For many planning a trip to see the Northern Lights, Iceland is the first place that comes to mind. Blessed with a diverse collection of natural wonders, the country is a perfect choice.
Between September and March, visitors have the best chance of seeing the most stunning of natural phenomena – the Northern Lights. Iceland has many wonderful rural areas, undisturbed by light pollution and any other factors that might influence the quality of the Aurora Borealis sightings. If you book a trip with an expert company that is experienced in organising excursions to view the Northern Lights, Iceland becomes the gateway to one of the most magnificent experiences you can ever have.
It shouldn’t be forgotten, however, that the country also has a host of other attractions that can make the experience even more exciting. Its capital city, Reykjavik, is definitely a highlight that should be explored.

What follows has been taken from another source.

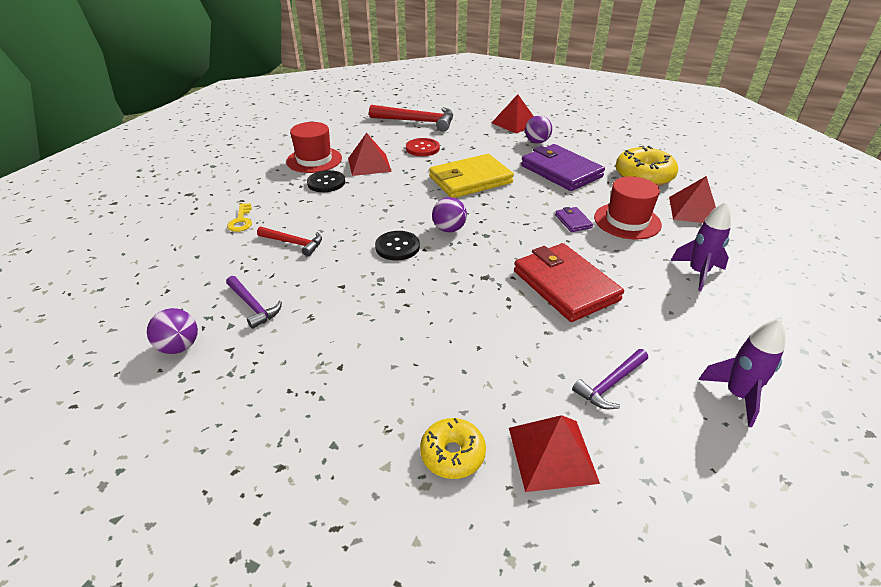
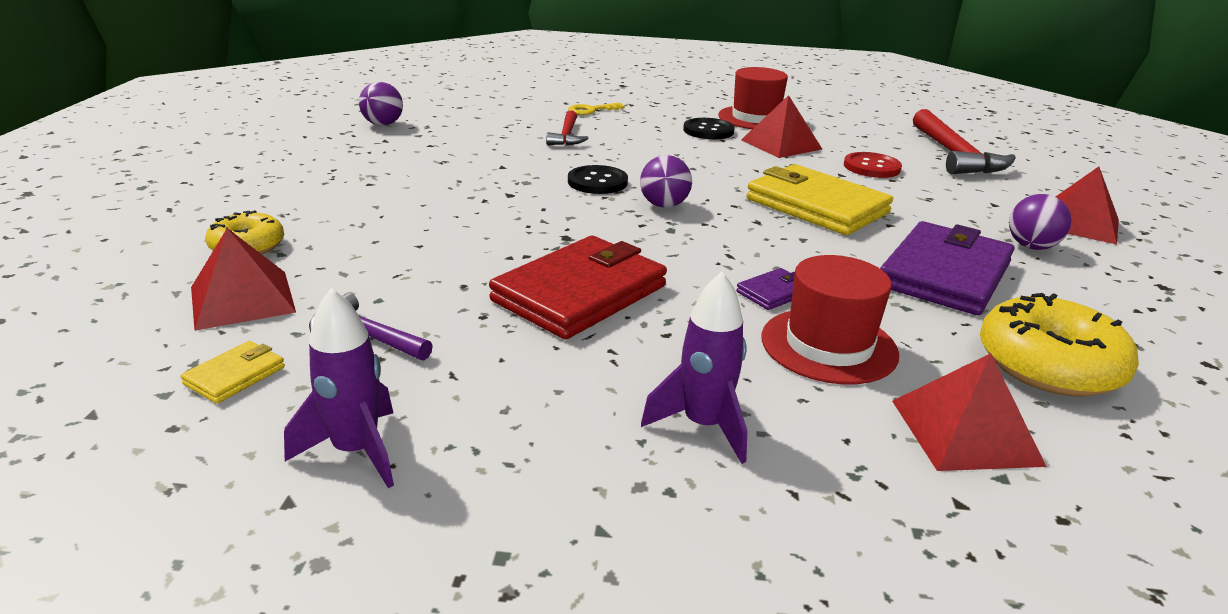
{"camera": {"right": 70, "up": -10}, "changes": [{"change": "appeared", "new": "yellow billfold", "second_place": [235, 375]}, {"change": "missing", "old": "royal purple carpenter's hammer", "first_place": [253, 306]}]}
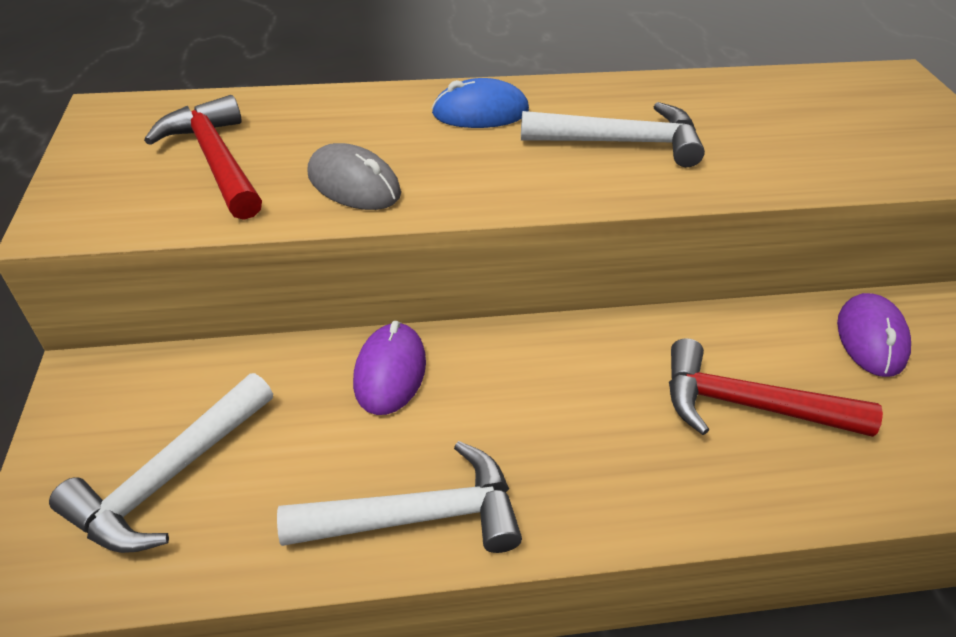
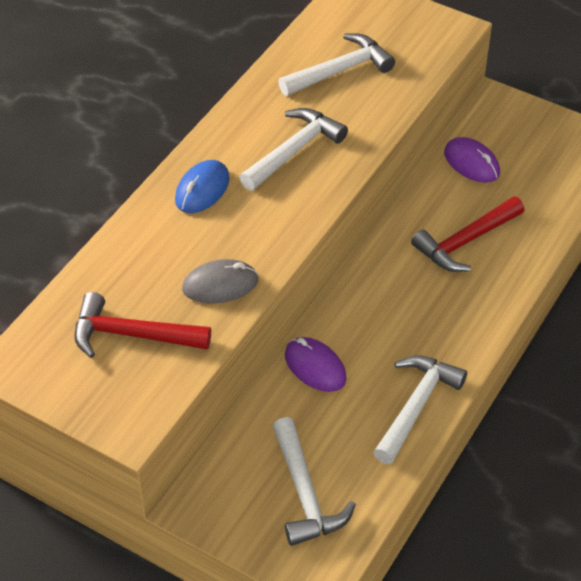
{"camera": {"right": -50, "up": 5}, "changes": [{"change": "appeared", "new": "snow-white carpenter's hammer", "second_place": [340, 70]}]}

Many organised trips that include excursion to see the Northern Lights also offer time on the itinerary in the capital city, and while here you will be inundated with options for things to see and do.
High on the list of “must-sees” is the National Museum, which offers visitors a complicit insight into the country’s national heritage. The museum houses over 300,000 artifacts, which include photographs covering the country’s unique history. They span the time from the original settlers to the Christian Chieftains, Norwegians and Danish, bringing you right up to date with the modern situation in the country today.
For something very different but very authentically Icelandic, you can head to one of the thermal swimming pools around the city. Perfect for an indulgent relaxation, you can wallow in the hot tubs or enjoy a steam bath. Most pools are open through into the evening, but it is always best to check to avoid being disappointed.
The country is far from devoid of artistic heritage, and the National Gallery of Iceland boasts a fabulous collection of 19th and 20th century Icelandic art, as well as some international contributions. Proudly home to the most valuable collection of art in the country, the museum displays work by some of its most famous artists.
After a day’s sightseeing, you may want to treat yourself to a traditional gastronomic feast, and the Icelandic Bar is the perfect place to do it. Situated right next to Hotel Borg, you can sample Puffin and Minke Whale here, although it has been said that you can also remain a little more mainstream with some equally delicious fish stew or one of the delectable lamb dishes.
It’s clear to see that even beyond the incredible Northern Lights, Iceland has much to offer. A stay in Reykjavik is just one way of extending your trip and seeing more of this exciting and varied country.